Misspecification of the generation time distribution and its impact on Rt estimates in structured populations

TL;DR

This paper examines how assuming a uniform generation time distribution across populations can bias Rt estimates and proposes methods to account for population structure, improving epidemic tracking accuracy.

Contribution

It introduces a framework to select appropriate generation time distributions for structured populations and compares single-group versus multi-group Rt inference models.

Findings

Structured populations can significantly bias Rt estimates if not properly modeled.

A methodology is proposed to choose generation time distributions that reflect population heterogeneity.
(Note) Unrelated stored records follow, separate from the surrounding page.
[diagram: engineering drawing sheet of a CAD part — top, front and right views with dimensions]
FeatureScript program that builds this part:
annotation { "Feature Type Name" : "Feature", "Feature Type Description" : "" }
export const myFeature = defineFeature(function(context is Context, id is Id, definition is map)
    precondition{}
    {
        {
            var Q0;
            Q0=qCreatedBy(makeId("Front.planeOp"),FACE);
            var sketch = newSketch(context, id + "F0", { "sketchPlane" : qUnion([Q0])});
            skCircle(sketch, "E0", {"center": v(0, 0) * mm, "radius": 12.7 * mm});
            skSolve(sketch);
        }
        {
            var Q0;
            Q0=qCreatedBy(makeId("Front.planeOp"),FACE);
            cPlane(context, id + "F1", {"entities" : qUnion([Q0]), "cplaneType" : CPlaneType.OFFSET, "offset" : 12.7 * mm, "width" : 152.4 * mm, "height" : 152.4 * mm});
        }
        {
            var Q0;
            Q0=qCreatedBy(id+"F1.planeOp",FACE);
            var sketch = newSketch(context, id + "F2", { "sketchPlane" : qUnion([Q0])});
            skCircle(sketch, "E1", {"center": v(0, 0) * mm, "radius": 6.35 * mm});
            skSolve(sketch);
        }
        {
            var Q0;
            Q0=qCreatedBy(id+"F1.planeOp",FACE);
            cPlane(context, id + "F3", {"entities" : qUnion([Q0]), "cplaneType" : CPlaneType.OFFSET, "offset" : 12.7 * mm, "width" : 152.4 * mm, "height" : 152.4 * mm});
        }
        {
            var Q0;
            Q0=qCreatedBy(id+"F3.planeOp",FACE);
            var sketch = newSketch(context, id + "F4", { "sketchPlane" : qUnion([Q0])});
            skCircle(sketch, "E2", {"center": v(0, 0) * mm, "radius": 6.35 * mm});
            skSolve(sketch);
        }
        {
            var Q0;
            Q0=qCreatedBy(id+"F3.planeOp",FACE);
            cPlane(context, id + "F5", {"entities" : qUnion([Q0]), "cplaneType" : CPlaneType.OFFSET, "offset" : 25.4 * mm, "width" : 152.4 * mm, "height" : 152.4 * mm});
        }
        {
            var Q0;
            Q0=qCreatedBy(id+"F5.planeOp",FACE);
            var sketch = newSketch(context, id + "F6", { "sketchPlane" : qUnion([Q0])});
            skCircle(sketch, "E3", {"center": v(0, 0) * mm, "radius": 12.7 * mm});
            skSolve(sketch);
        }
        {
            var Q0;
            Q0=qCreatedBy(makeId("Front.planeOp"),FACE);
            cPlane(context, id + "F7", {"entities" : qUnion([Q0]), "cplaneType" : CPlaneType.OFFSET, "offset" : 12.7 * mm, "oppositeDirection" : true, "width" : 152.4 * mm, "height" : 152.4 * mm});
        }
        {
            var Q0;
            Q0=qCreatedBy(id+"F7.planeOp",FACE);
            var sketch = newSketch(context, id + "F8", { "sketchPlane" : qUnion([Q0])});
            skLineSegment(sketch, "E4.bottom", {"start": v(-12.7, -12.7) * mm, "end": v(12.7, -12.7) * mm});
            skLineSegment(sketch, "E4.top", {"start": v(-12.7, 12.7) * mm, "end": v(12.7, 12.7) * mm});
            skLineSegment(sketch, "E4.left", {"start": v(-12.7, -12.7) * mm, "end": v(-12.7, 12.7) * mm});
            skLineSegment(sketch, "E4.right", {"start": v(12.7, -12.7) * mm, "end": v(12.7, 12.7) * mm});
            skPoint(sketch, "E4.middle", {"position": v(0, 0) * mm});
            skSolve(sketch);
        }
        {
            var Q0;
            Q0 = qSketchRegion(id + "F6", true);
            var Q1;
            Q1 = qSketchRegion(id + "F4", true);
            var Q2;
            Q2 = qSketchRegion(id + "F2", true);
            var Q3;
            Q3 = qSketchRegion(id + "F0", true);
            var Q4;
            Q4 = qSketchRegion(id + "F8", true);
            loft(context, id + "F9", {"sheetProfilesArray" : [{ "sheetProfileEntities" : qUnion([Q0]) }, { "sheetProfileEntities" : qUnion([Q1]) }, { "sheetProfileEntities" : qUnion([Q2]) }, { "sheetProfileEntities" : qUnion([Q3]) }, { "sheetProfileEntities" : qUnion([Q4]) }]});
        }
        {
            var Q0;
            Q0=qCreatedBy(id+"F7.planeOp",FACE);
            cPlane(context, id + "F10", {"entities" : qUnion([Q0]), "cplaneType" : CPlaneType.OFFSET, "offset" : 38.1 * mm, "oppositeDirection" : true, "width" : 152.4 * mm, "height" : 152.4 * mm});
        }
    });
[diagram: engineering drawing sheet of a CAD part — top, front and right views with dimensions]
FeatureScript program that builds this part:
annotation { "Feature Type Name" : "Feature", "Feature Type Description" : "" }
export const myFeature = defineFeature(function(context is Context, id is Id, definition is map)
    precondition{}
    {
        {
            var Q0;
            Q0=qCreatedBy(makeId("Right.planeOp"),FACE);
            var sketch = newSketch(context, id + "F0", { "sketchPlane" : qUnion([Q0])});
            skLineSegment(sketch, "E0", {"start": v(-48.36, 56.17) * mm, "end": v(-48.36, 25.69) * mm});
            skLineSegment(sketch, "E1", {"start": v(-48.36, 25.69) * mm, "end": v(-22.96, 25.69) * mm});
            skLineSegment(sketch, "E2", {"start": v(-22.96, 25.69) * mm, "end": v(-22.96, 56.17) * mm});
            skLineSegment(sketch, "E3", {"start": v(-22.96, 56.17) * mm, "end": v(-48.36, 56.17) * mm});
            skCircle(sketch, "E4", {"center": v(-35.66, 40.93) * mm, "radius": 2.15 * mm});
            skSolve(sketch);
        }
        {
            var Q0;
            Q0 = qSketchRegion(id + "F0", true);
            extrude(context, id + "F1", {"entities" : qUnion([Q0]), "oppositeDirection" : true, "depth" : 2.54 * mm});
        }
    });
Real epidemic data shows differences in Rt estimates depending on model choice.

Abstract

Due to its ability to summarise 'real-time' epidemic behaviour, the time-dependent reproduction number, Rt, is a useful metric for tracking pathogen transmission and quantifying the effects of interventions during infectious disease outbreaks. The predominant models underlying inferred Rt trajectories are renewal equations, their success owing in part to the relatively few assumptions they require. One necessary assumption is the generation time distribution, which summarises the time periods between infections in infector-infectee transmission pairs. This distribution is typically assumed to be the same across all members of a population. In reality, however, it may vary systematically between population groups. In this study, we consider two Rt inference frameworks based on renewal equation models: one for a single, homogeneous group and another accounting for a structured population. We compare the estimates of Rt generated by the two models and investigate, both analytically and through simulations, under which conditions the conclusions drawn from these modelling paradigms differ. We also demonstrate a methodology for selecting the generation time for the one-group model that correctly encapsulates variations between different population groups; this allows us to use a renewal framework for a one-group model to infer Rt when, in fact, the population is structured. Finally, we use real epidemic data to demonstrate that practical Rt estimates can differ depending on whether the underlying model is the one-group model or the multi-group model. Our results motivate the need for rigorous collection of detailed epidemic data and consideration of differences between population groups to improve the accuracy of Rt estimates that are used to guide public health policy responses.